[Document passage]
Silver Nemesis’ conclusion is often lambasted as the Doctor uses the exact same strategy to defeat the Cybermen as he did the Daleks just two stories earlier. If anything though, this brings an element of much-needed consistency to the show (“Double Bluff. A speciality of mine...”) and, more importantly, to the Doctor’s character. He’s cunning. He’s ruthless. And just in the same way that he masterminded the destruction Skaro, he destroys the remnants of the Cyber race. If it works, then why would he not use the same tactic again? How often did the third Doctor reverse the polarity of the neutron flow? How often did the fourth Doctor ‘sonic’ his way out of an awkward situation? If it works...

 

 

However, as I’ve hinted above, the Silver Nemesis DVD is despairingly lightweight. Much

to my exasperation, neither the extended edition of the serial nor the American Making of Silver Nemesis documentary that were released on VHS are included here. This is quite shameful, particularly given that serials such as Enlightenment, Planet of Fire, Battlefield and The Curse of Fenric each had special edition versions created from scratch for their respective releases – surely a more expensive labour then remastering an already existing edit? It’s not even as if the Revenge of the Cybermen / Silver Nemesis box set retails for any less than the Kamelion Tales box set (which housed Planet of Fire and its new special edition) did.

 

It’s some consolation though that the extended and deleted scenes that were used to craft the extended edition of the story are at least included here as an isolated special feature,

but cut off from context the experience isn’t the same – after all, who wants to sit through deleted scenes on their own? Whenever I come across them on a Doctor Who DVD, I’ll always give them the once-over for posterity’s sake, but that’s all they’re good for when presented in this fashion.

 

I remember saying to somebody that I'd never again have the opportunity to write a show that

included neo-Nazis, creatures from outer space, Jacobean theatre characters...

 

Nonetheless, I’m always impressed by DVDs that boast a single consolidated documentary rather than a number of piecemeal ones, and Industrial Action is exactly that. Clocking in at just over half an hour, this enlightening programme covers everything from the actors’ lack

of rehearsal time to Prince Edward’s near-involvement and Lady Peinforte’s (near) iambic pentameter. I learned a great deal about Silver Nemesis’  production here that I had been previously ignorant of, most notably that the story’s scenes set inside Windsor Castle are swarming with Doctor Who celebrity extras, including Nicholas Courtney! Next time that you watch Silver Nemesis, be sure to play “Spot the Brig”! As such it’s impossible to condemn this release entirely, but it’s fair to say that it should have - and could have - been so much better. It’s rare that you’ll see me say that about a classic Who DVD.

[Brief 1]
Copy the records from the line with "True or false: Total" to the line with "What is the", including both of those lines, and leave out the pictures.
[Brief 2]
Continue the review of the Silver Nemesis DVD from the point where it ends.

[Extracted material]
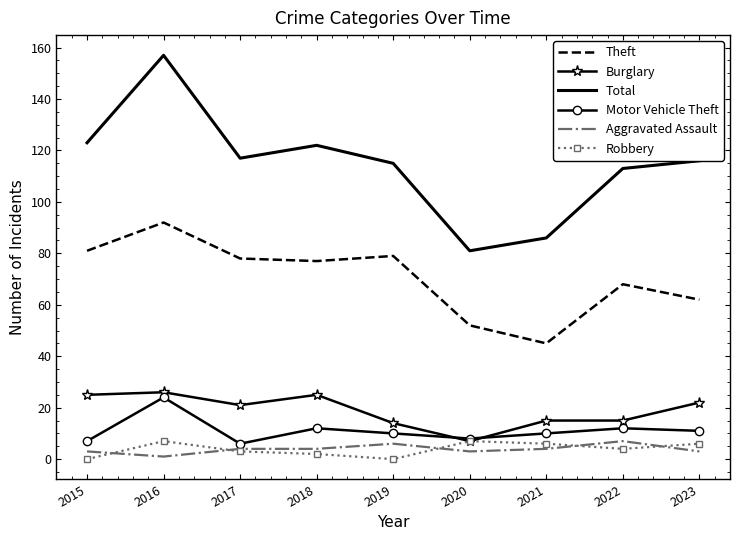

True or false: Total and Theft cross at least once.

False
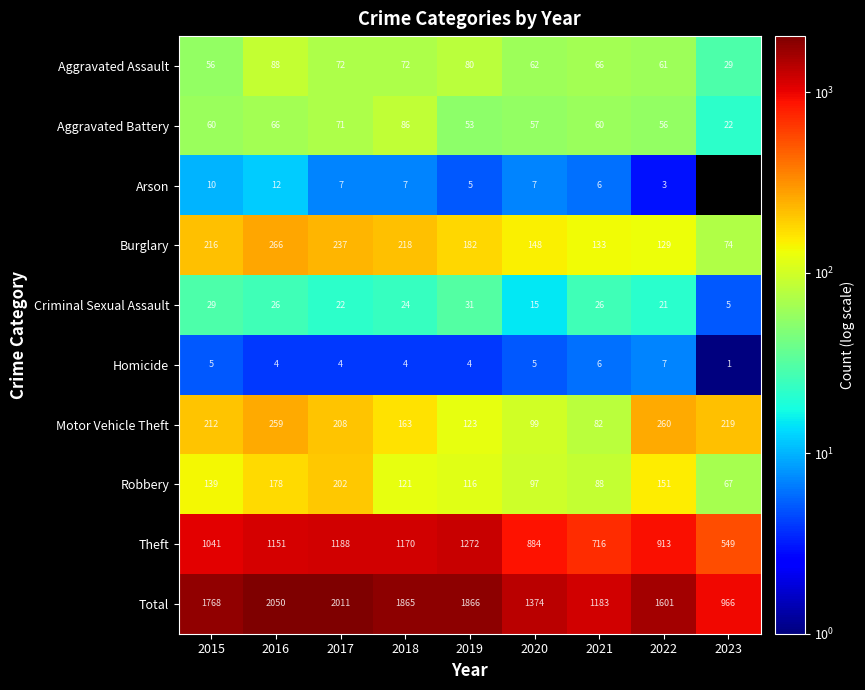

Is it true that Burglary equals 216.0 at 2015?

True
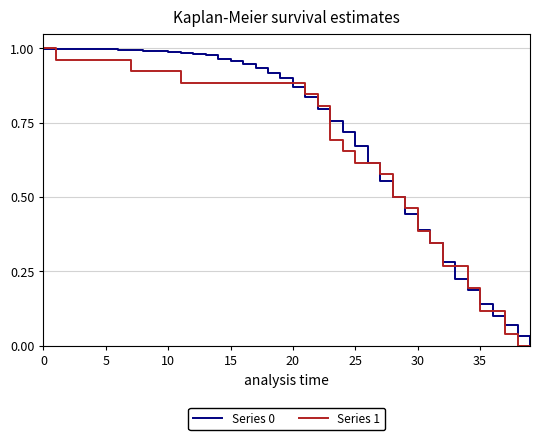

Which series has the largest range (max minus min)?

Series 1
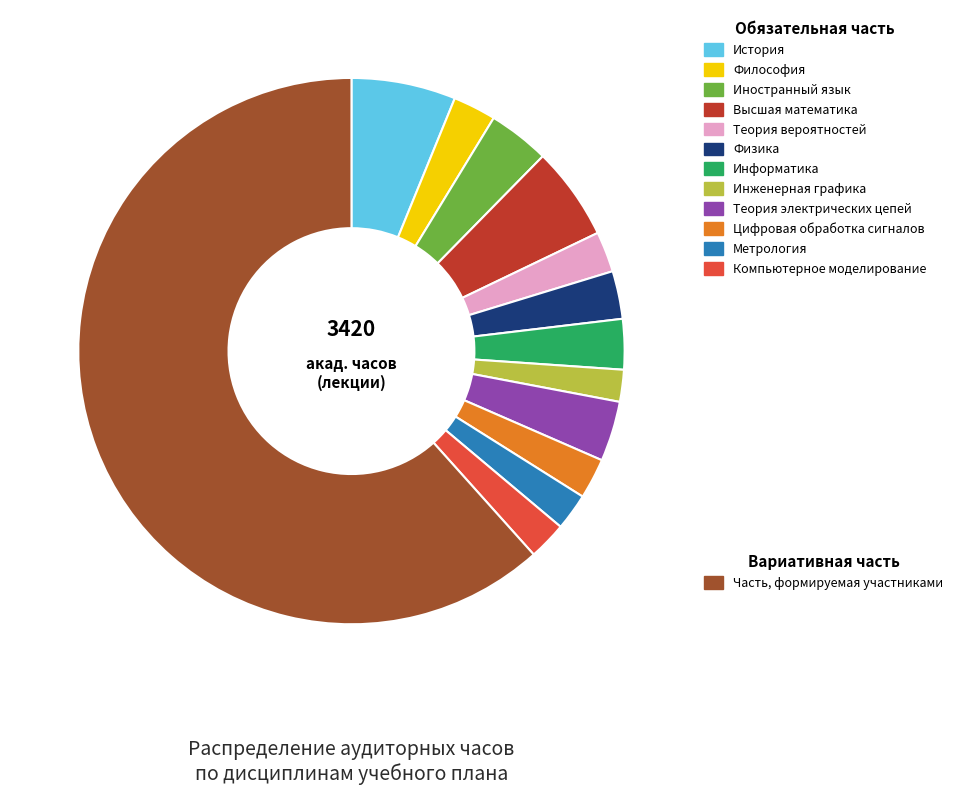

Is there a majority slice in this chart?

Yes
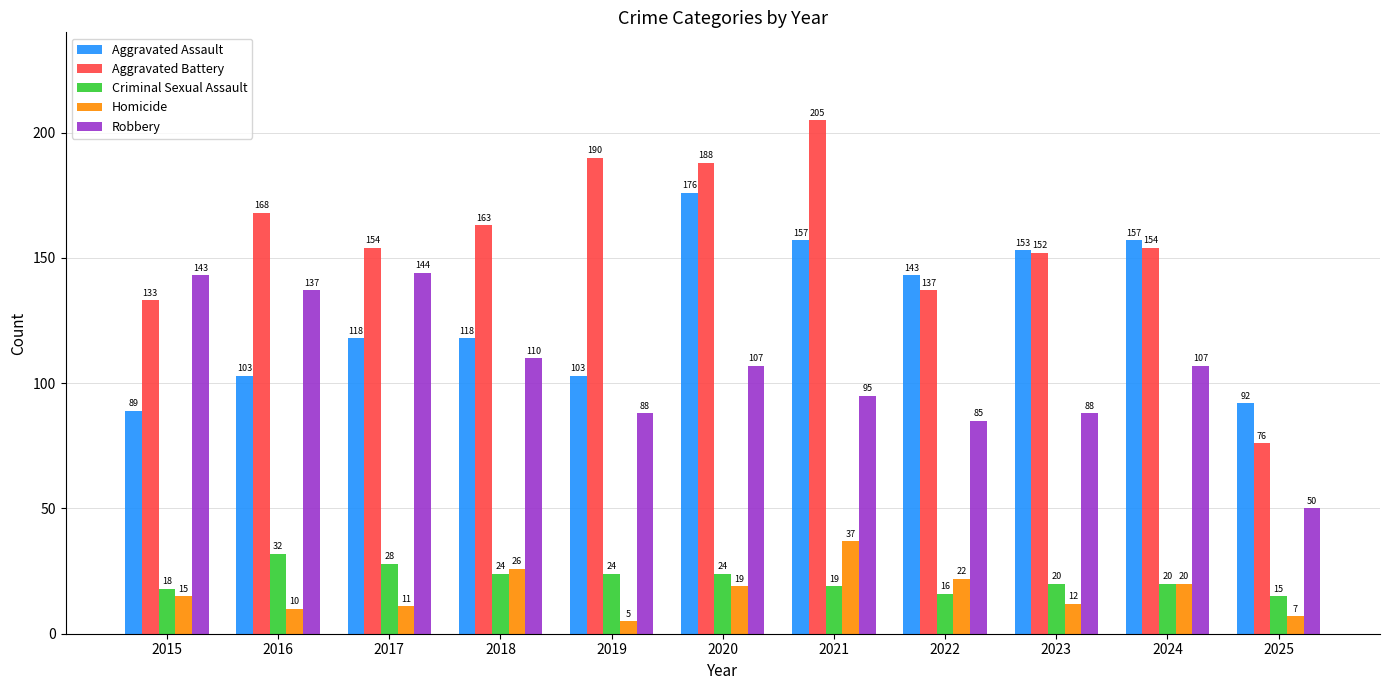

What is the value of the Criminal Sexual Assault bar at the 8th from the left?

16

--

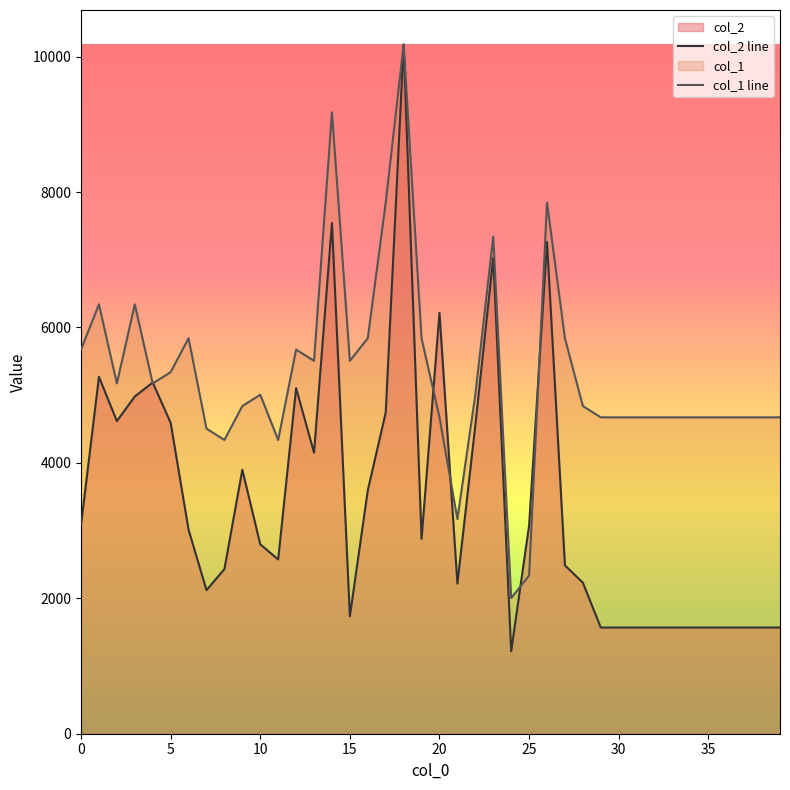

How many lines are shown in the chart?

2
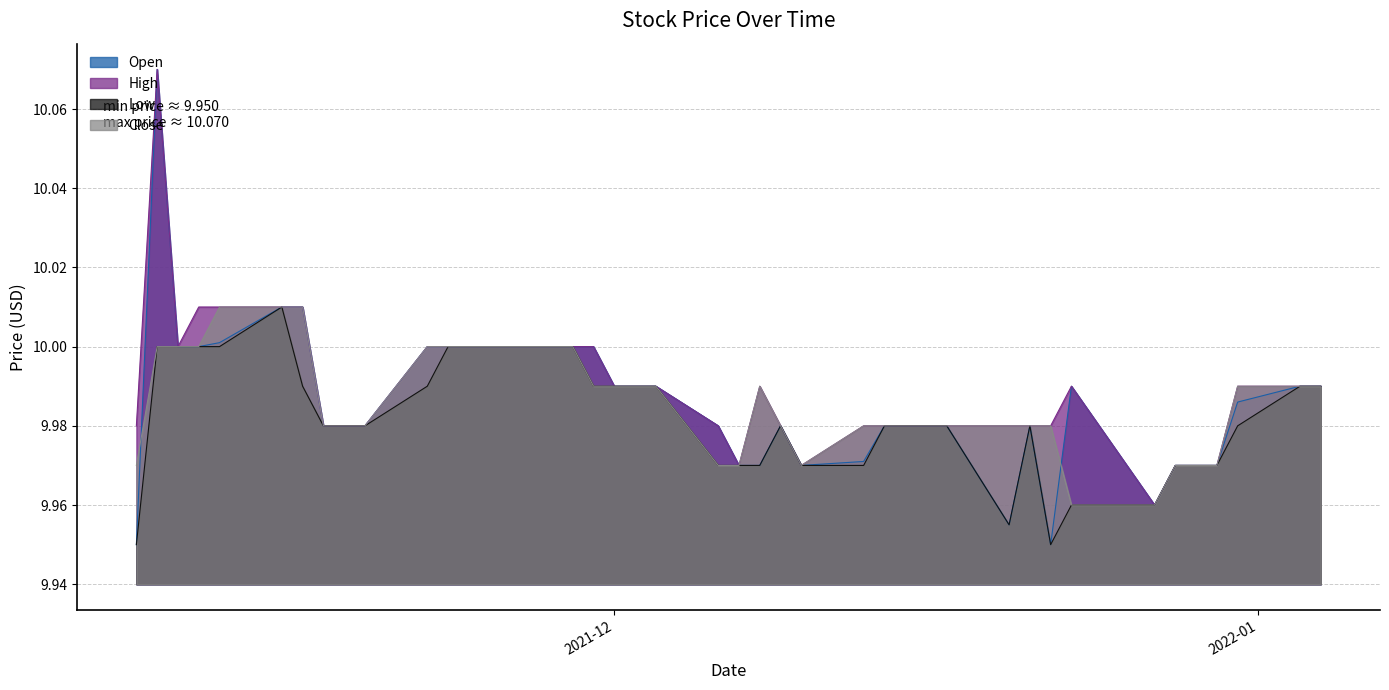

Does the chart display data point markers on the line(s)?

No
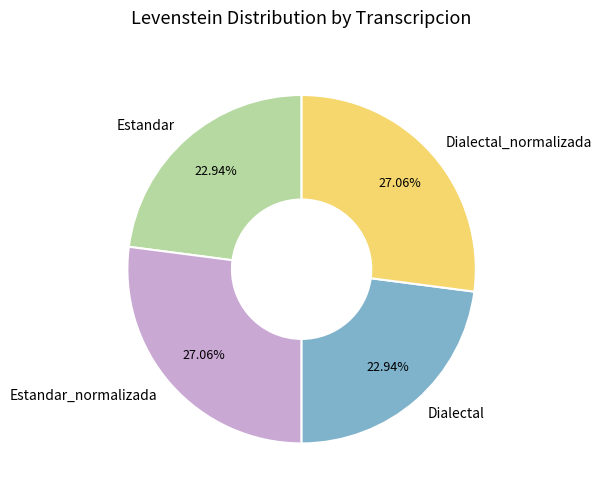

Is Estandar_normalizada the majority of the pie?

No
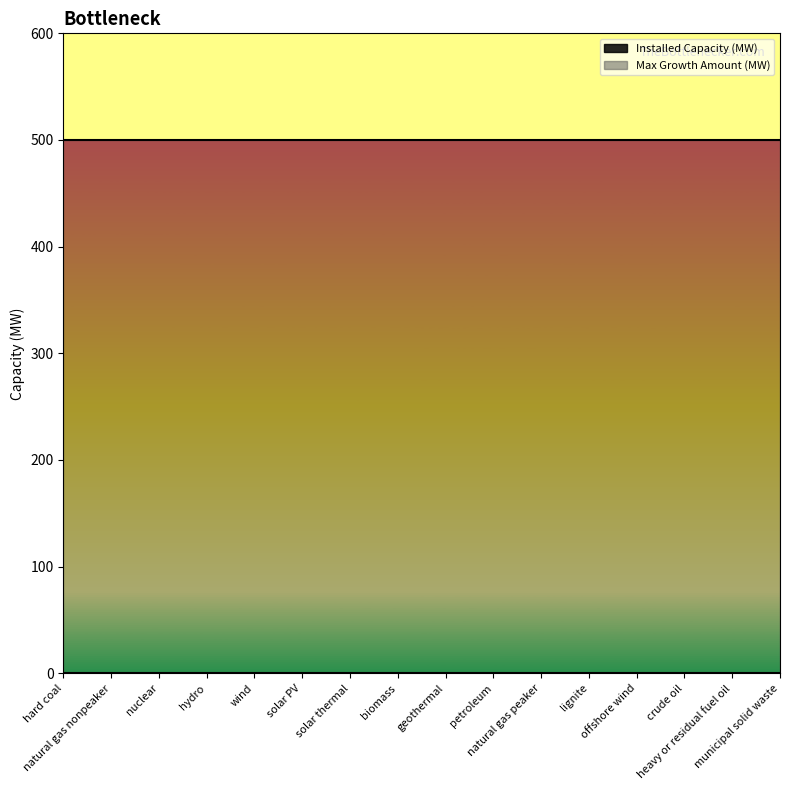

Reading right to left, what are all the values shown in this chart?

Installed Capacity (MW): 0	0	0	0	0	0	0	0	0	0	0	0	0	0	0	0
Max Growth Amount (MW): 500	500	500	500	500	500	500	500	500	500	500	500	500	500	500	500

...

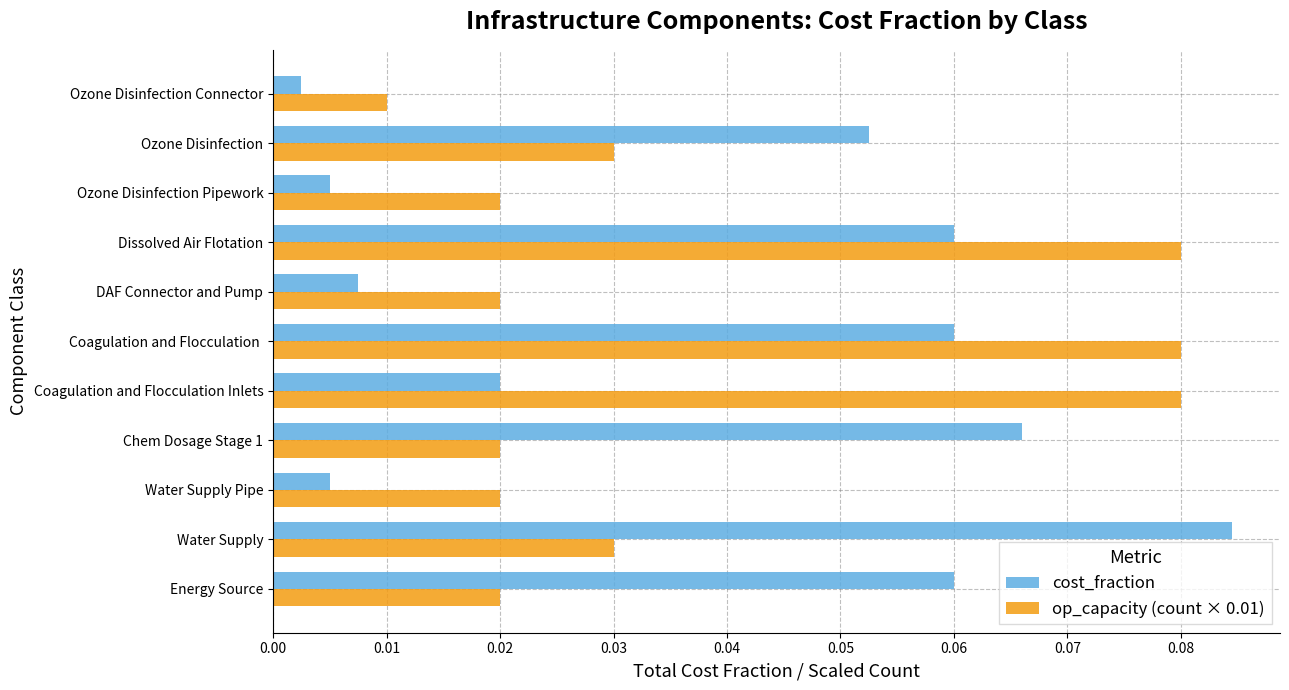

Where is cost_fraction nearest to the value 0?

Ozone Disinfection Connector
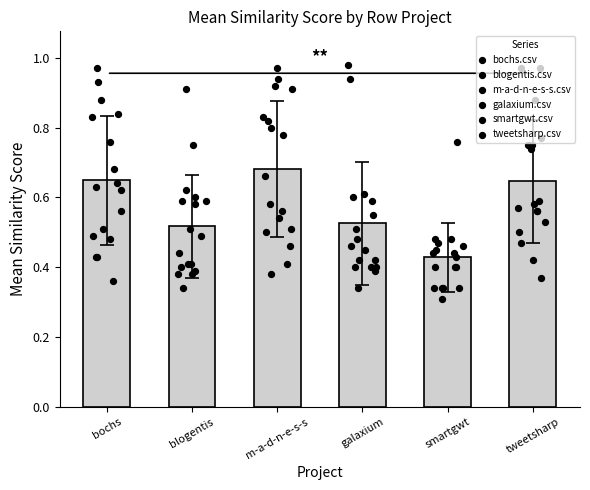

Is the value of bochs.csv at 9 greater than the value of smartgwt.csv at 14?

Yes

[Task response 1]
True or false: Total and Theft cross at least once.

False

Is it true that Burglary equals 216.0 at 2015?

True

Which series has the largest range (max minus min)?

Series 1

Is there a majority slice in this chart?

Yes

What is the value of the Criminal Sexual Assault bar at the 8th from the left?

[Task response 2]
 

In addition to the above, the Silver Nemesis release boasts all the standard photo galleries, isolated scores and accoutrements, and as always it’s a real pleasure to listen to Sylvester McCoy, Sophie Aldred and Andrew Cartmel discussing their memories of this production in the main feature’s commentary track.

 

   

In the end, even when I put my rose-tinted specs aside, Silver Nemesis still stands out as being a luminous example of Doctor Who at its very best. It’s intelligently written, beautifully portrayed, dark and mesmerising, and even just plain silly. I’m bitterly disappointed with the parsimonious DVD release, but I am at least grateful that one of the most gaping holes in

my Doctor Who DVD collection has finally been plugged.

 

Copyright © E.G. Wolverson 2008, 2010

 

E.G. Wolverson has asserted his right under the Copyright, Designs and Patents Act, 1988 to be identified as the author of this work.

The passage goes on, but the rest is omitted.